Nevertheless, I was glad to be out on the street again with a new earthen cup of chai steaming in my hand; the common clay cups are tossed or dramatically smashed along the side of the street when empty. On my way back I stopped in a small enclosed park where some kids were planing cricket. It was a whole lotta fun hanging out with them and even learning what that big bat was for. Back at the hotel, I woke up Ryan to meet Rajat, who had just pulled his usual night shift at the call center to line up with North America time, and hadn't slept at all (he says he can pull it off for about 3 days before he crashes), and he continued his guided culinary/cultural tour of his city. Though we had lots of things to sample that I can't recall or pronounce, the few things that absolutely stand out were the sweets that Kolkata is famous for made of curdled milk balls in syrup with the consistency of cotton and a sickly-milky sweet taste to them, and also spicy everything else
We had a stop at Mother Teresa's house, a perpetually unfinished temple that gets am addition every year to ensure luck for its benefactor, saw a cool Mars movie at the science museum, and saw the Victoria Memorial (from outside, where no payment is required and it gets just as equally check-listed). We also cruised by St. Paul's Cathedral where, in response to my observation that the barbed wire atop the fence was pointing the direction to keep people in rather than out, Ryan quipped, "They must teach Sunday school." I had a quick game of soccer in the park with some fellas (where I probably lost my second Citibank card of the trip, I think the only reason I've not lost it more often is that it's been too lost already for me to lose it most of the time), then we three amigos went to the film institute to indulge, for a dollar, in a luxury we'd been without for several months: a movie in the theaters! The Chronicles of Narnia: The Lion, the Witch, and the Wardrobe was actually very good :)

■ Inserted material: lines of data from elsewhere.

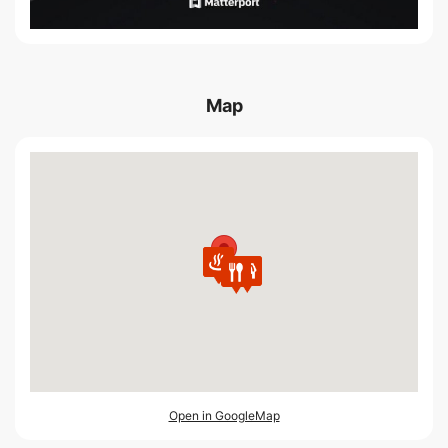
Map
Open in GoogleMap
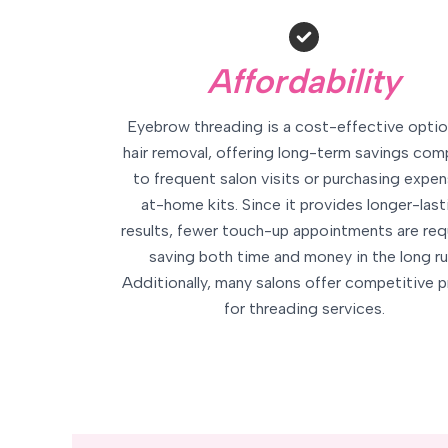
Affordability
Eyebrow threading is a cost-effective optio
hair removal, offering long-term savings co
to frequent salon visits or purchasing expen
at-home kits. Since it provides longer-last
results, fewer touch-up appointments are req
saving both time and money in the long ru
Additionally, many salons offer competitive p
for threading services.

Rajat met us again the next day to help arrange our transport out. We wouldn't have minded a few more days there, but we shifted some plans around when we learned that my good friend Elliot Cohen from Cal, who we had been planning to visit at Mt. Everest Base Camp, would be wrapping up research and coming down soon. Hoping to catch him in Nepal, we arranged a train ticket out of India for that afternoon with Ray's help. Luckily I'd brought my travel guitar along as I had certainly not brought my passport, and they only acquiesced to sell me a foreigner ticket once I'd spun a tune for the guard and ticket man
Our double decker train was lovely as usual, with a lecture from Biplob and conversation with Manish to keep it interesting. Biplob did get worried when I got off at the midway stop in search of some train-platform curry and, before going off to look and find me just outside the door, told Ryan that if the train did start to leave to pull the emergency alarm and leave dealing with the authorities to Biplob. Fortunately no Biplob intervention was necessary and we chugged merrily along to the border through the night.
Moral of the Story: Spicy ice cream?! Honestly, who does that?